The only other actor in "Dark Blue" that matches up to Russell's intensity is Brendan Gleeson ("28 Days Later") as the vile bureaucrat Van Meter. Gleeson is the epitome of evil, a man who has forgotten all about law and order and only cares about profits and maintaining the status quo. In the end, it's Gleeson's Van Meter that is Perry's real enemy. As the crusading cop, Ving Rhames ("Undisputed") barely registers; his character has so little to do that I'm not even sure why an actor of Rhames' caliber would take such a small and uninteresting role in the first place.

The screenplay by David Ayer (who also wrote "Training Day") is based on a story by James Ellroy ("L.A. Confidential") and it gives no one easy outs. Perry is a cop who gets things done but is a miserable human being by every other account; crusader Holland is an adulterer and a man driven by ambition; and the participants of the L.A. riots are violent thugs, thieves, and opportunists rather than civil rights protestors. At one point, even the victim of a liquor store hold-up turns out to be a pimp trafficking in young girls.

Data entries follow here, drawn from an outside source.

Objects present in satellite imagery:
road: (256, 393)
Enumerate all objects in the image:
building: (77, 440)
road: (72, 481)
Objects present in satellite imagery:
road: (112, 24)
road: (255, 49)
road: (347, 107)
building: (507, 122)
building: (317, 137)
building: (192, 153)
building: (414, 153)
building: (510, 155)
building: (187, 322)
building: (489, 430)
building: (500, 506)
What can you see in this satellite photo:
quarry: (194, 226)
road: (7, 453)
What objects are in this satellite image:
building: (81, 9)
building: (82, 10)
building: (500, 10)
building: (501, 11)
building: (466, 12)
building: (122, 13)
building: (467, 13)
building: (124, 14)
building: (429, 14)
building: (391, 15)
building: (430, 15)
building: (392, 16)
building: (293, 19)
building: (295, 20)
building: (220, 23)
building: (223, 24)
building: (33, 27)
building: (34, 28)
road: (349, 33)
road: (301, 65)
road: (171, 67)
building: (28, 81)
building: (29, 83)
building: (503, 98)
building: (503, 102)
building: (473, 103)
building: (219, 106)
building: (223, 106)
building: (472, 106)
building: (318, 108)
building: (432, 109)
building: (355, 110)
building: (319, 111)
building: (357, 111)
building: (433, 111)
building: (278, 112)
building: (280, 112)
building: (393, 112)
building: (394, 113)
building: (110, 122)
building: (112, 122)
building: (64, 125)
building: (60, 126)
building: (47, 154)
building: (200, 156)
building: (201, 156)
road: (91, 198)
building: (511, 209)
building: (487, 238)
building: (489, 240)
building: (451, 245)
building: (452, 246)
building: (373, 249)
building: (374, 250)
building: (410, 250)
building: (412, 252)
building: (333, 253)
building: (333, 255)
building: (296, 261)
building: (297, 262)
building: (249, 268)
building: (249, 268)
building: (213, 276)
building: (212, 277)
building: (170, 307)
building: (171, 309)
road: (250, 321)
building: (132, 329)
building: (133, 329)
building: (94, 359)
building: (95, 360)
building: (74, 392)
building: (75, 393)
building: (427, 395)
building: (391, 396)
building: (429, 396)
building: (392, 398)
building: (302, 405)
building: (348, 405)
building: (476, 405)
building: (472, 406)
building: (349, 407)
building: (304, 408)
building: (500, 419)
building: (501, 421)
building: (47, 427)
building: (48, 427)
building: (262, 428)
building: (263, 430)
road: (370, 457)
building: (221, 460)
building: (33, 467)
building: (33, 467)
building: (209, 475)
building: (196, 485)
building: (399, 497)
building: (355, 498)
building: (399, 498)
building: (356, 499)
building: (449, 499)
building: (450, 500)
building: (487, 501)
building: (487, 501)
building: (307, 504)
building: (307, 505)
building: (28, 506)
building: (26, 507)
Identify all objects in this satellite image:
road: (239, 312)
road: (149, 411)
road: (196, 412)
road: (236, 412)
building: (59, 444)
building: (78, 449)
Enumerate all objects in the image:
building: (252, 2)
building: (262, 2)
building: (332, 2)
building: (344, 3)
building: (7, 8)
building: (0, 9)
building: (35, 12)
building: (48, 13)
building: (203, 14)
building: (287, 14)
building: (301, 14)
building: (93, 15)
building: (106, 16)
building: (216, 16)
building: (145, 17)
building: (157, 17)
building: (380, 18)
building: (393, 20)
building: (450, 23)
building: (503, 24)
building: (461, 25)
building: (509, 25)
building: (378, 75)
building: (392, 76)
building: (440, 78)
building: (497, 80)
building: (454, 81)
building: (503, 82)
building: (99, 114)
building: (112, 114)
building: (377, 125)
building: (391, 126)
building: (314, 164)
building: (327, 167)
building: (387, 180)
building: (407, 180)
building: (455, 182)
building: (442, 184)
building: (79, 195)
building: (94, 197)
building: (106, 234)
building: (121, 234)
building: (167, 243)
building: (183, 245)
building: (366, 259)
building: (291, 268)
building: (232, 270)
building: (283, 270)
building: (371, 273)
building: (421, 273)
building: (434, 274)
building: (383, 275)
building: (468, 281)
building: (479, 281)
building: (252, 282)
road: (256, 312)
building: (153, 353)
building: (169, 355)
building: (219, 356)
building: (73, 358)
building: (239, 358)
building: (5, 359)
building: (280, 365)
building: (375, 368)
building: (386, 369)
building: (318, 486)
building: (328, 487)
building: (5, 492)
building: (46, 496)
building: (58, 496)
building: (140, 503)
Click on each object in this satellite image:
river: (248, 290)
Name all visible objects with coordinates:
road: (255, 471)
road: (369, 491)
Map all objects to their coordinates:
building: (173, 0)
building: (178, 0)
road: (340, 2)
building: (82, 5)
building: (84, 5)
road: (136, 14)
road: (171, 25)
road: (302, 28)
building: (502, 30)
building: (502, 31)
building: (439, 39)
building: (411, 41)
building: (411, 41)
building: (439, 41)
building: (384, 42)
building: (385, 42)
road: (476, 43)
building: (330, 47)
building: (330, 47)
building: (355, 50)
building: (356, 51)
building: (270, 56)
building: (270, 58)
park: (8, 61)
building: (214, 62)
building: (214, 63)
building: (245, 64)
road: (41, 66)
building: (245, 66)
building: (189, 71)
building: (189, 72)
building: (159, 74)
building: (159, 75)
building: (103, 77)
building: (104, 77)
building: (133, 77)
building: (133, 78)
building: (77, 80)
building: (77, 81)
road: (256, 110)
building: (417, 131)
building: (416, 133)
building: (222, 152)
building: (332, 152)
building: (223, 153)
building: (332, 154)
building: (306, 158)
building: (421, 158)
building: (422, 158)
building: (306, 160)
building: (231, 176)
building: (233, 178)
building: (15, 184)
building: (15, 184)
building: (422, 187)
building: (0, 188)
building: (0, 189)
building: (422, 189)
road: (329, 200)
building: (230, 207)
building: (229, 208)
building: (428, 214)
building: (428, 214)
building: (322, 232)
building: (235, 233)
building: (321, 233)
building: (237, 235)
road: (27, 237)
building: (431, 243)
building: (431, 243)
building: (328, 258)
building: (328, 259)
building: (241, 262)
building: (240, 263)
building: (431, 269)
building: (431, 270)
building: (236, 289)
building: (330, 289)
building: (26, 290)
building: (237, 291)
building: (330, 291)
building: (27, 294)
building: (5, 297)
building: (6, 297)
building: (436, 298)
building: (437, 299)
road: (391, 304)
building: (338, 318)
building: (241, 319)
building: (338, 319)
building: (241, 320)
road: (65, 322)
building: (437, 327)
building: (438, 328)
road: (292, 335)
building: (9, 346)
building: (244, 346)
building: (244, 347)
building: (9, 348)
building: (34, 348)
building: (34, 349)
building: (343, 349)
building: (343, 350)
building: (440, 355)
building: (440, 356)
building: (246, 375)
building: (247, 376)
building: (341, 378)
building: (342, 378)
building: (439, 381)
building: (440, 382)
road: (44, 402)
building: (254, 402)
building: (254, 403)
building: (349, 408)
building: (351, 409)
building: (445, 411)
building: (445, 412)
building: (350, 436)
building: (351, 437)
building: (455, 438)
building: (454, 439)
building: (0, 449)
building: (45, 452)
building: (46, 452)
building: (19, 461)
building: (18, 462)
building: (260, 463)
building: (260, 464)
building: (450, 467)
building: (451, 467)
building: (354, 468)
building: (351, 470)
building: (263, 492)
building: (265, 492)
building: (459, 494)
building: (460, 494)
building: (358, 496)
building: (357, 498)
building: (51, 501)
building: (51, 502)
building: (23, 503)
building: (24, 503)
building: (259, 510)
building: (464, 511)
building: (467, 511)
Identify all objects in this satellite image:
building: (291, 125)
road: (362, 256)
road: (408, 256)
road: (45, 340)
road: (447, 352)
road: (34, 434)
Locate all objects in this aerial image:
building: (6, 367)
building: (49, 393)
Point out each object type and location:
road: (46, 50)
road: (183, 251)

Which leads me to this conclusion: there really is no good reason why the film is set in 1991 and during the Rodney King incident. I don't understand the use of real-life events of that time or how it is necessary to the story at hand. Germane, perhaps, but not completely necessary. The film could have worked just fine as a straight, fictional police drama ala "Training Day". Why exploit a subject that, 12 years later, is still a sore spot among a lot of people?